Se han hecho comparaciones con Las benévolas de Jonathan Little, pero en
muchos aspectos no pueden ser novelas más dispares. Las buenas personas huye
de detallar en exceso el momento histórico, de hacer un gran fresco en el
que ubicar luego sus personajes, más bien al contrario: detalla sus vidas
personales y somos nosotros los que poco a poco los vamos situando. Somos los
lectores los que conocemos, por así decirlo, el resto de la historia. El
conocimiento de este periodo, necesario para urdir esta novela de la manera
como lo hace, no es tan explícito como en la novela de Little, sino que se
esconde de manera más implícita. El crimen, la persecución, tan omnipresente siempre cuando se escribe de esta época, la intuimos (porque, como he dicho, conocemos la historia) pero no aparece de manera excesivamente explícita. Es en todo caso consecuencia de sus actos, en parte.
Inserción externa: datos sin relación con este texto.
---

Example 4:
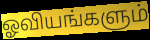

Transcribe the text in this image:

ஓவியங்களும்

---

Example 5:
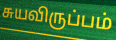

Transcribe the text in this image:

சுயவிருப்பம்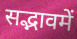
सद्भावमें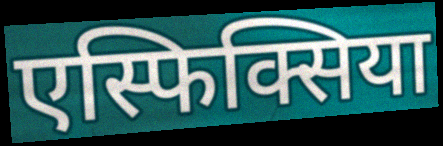
एस्फिक्सिया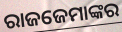
ରାଜଜେମାଙ୍କର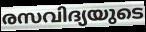
രസവിദ്യയുടെ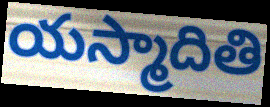
యస్మాదితి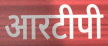
आरटीपी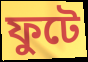
ফুটে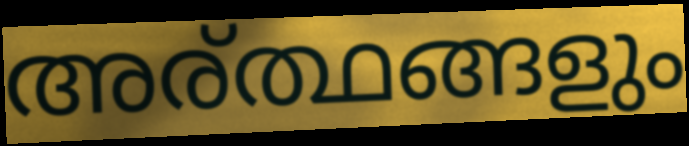
അര്ത്ഥങ്ങളും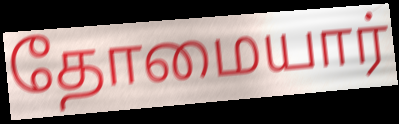
தோமையார்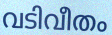
വടിവീതം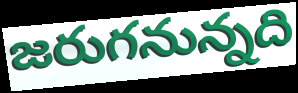
జరుగనున్నదిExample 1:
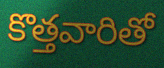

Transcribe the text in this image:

కొత్తవారితో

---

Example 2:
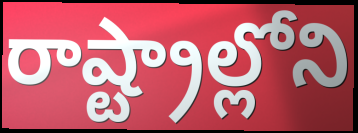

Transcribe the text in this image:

రాష్ట్రాల్లోని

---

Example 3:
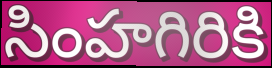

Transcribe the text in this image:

సింహగిరికి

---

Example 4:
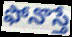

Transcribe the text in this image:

ఫోనొస్తే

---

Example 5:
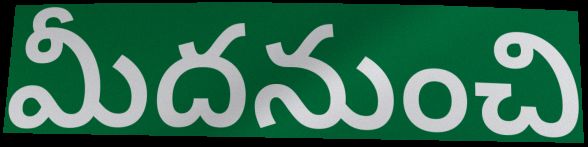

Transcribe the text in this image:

మీదనుంచిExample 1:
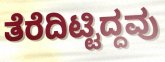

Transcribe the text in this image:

ತೆರೆದಿಟ್ಟಿದ್ದವು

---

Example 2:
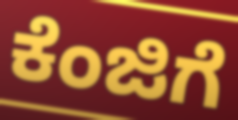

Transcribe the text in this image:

ಕೆಂಜಿಗೆ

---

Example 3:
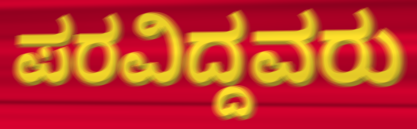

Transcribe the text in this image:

ಪರವಿದ್ದವರು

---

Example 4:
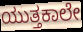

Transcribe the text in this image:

ಯುತ್ತಕಾಲೇ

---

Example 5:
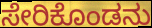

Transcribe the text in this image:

ಸೇರಿಕೊಂಡನು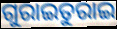
ଗୁରାଇତୁରାଇ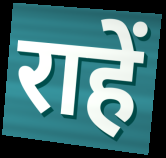
राहेंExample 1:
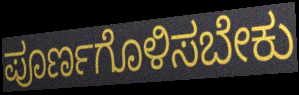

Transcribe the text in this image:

ಪೂರ್ಣಗೊಳಿಸಬೇಕು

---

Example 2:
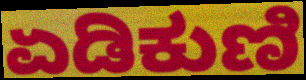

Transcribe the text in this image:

ಏಡಿಕುಣಿ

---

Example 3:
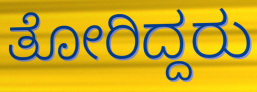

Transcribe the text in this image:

ತೋರಿದ್ದರು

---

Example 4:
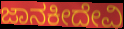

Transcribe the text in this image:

ಜಾನಕೀದೇವಿ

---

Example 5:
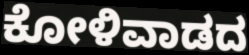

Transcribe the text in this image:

ಕೋಳಿವಾಡದ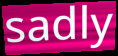
sadlyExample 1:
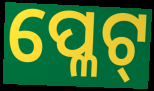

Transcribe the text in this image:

ପ୍ଳେଟ୍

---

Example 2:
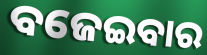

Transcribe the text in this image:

ବଜେଇବାର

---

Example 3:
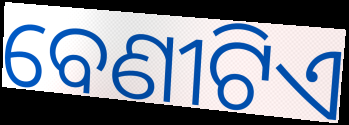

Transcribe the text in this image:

ବେଣୀଟିଏ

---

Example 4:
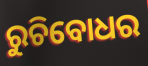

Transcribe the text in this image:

ରୁଚିବୋଧର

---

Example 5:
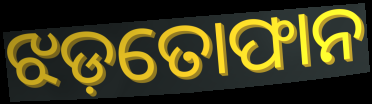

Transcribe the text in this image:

ଝଡ଼ତୋଫାନ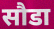
सौडाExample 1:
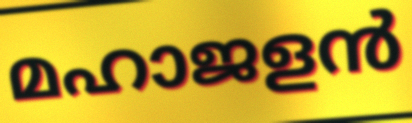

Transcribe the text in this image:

മഹാജളൻ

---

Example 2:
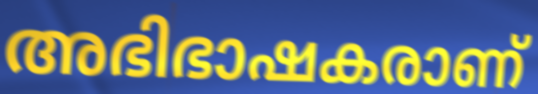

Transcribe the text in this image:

അഭിഭാഷകരാണ്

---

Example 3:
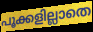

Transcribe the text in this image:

പൂക്കളില്ലാതെ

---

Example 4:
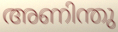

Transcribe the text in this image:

അണിന്തു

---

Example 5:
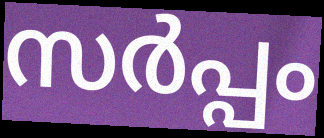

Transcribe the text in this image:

സർപ്പം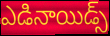
ఎడినాయిడ్స్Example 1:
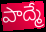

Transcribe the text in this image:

పాద్మే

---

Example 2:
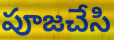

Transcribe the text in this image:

పూజచేసి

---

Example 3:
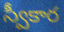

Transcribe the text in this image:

స్వీకార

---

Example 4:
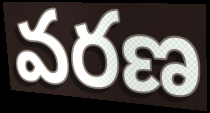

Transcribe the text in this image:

వరణ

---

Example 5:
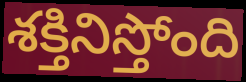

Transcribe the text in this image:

శక్తినిస్తోందిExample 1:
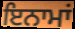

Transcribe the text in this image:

ਇਨਾਮਾਂ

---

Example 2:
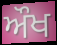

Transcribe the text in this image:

ਔਖ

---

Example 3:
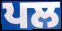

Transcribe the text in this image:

ਪਲ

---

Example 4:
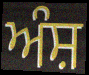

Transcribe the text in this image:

ਅੰਸ਼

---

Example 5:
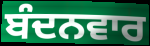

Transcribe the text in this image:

ਬੰਦਨਵਾਰ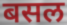
बसल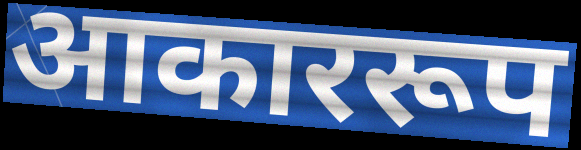
आकाररूपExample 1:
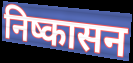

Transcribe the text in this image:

निष्कासन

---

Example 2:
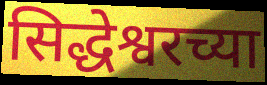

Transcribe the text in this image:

सिद्धेश्वरच्या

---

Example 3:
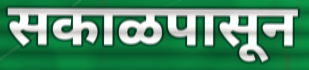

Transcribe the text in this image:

सकाळपासून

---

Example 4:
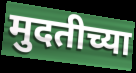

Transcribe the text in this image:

मुदतीच्या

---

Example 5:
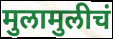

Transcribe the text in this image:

मुलामुलीचंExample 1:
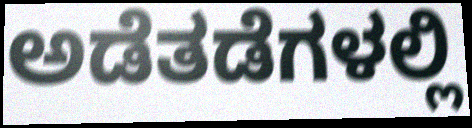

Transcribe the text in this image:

ಅಡೆತಡೆಗಳಲ್ಲಿ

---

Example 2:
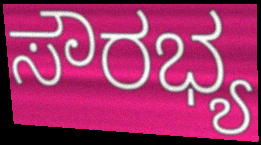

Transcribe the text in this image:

ಸೌರಭ್ಯ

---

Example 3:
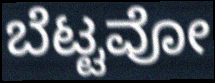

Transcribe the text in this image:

ಬೆಟ್ಟವೋ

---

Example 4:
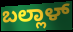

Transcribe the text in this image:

ಬಲ್ಲಾಳ್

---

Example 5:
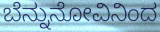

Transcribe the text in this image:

ಬೆನ್ನುನೋವಿನಿಂದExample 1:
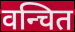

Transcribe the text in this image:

वन्चित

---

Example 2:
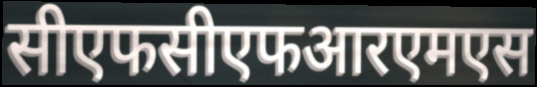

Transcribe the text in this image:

De todas manera, a pesar de
la verosimilitud de estas dos vidas (que se cruzarán al final), de todos sus
detalles y pormenores, de cómo está construida en definitiva la trama, y de la atracción que uno puede sentir por este periodo, no puedo
decir que sea el tipo de literatura que a mi me gusta. Demasiada atención
destinada a no perder el hilo de la trama, una cierta frialdad, un final no demasiado logrado, pero reconozco que en el fondo es una novela ambiciosa y lograda.